> [Request]: Gather every line below where "нерациональные" appears.

▽

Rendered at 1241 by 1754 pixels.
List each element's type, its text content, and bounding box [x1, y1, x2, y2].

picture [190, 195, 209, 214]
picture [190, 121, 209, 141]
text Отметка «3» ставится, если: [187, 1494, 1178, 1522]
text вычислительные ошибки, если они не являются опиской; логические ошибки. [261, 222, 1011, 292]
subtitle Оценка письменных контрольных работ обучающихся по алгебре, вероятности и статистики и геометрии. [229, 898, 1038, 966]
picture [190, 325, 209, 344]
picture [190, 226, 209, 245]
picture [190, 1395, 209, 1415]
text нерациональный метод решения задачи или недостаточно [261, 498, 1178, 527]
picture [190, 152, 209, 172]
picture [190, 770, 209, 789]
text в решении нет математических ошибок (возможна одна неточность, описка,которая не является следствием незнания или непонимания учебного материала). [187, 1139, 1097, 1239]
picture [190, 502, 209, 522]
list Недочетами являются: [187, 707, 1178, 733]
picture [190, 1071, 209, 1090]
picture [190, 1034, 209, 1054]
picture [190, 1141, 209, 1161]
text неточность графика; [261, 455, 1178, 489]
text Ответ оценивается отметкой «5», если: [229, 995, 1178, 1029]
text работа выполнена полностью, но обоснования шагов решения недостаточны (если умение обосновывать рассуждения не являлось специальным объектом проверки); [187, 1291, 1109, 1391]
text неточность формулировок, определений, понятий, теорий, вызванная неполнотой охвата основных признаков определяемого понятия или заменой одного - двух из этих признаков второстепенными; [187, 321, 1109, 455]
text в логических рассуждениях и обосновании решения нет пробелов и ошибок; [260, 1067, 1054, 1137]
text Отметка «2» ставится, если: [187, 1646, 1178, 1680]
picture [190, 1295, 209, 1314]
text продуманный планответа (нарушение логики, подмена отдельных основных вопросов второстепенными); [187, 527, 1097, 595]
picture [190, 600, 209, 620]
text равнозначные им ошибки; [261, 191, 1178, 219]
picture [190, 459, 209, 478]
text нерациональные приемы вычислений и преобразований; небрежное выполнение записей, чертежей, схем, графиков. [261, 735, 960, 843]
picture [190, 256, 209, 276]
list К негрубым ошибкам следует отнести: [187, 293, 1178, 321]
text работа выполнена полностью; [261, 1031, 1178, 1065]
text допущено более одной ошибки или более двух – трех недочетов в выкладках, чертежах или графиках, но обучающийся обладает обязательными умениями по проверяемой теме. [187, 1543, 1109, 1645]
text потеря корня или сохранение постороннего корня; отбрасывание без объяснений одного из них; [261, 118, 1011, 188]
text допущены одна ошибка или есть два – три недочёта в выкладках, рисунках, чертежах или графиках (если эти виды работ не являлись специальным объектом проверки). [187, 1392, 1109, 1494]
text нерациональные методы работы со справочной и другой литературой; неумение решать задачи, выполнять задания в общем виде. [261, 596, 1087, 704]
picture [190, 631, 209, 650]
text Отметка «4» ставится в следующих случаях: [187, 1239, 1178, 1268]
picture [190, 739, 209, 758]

△

> [Response]:
text нерациональные приемы вычислений и преобразований; небрежное выполнение записей, чертежей, схем, графиков. [261, 735, 960, 843]
text нерациональные методы работы со справочной и другой литературой; неумение решать задачи, выполнять задания в общем виде. [261, 596, 1087, 704]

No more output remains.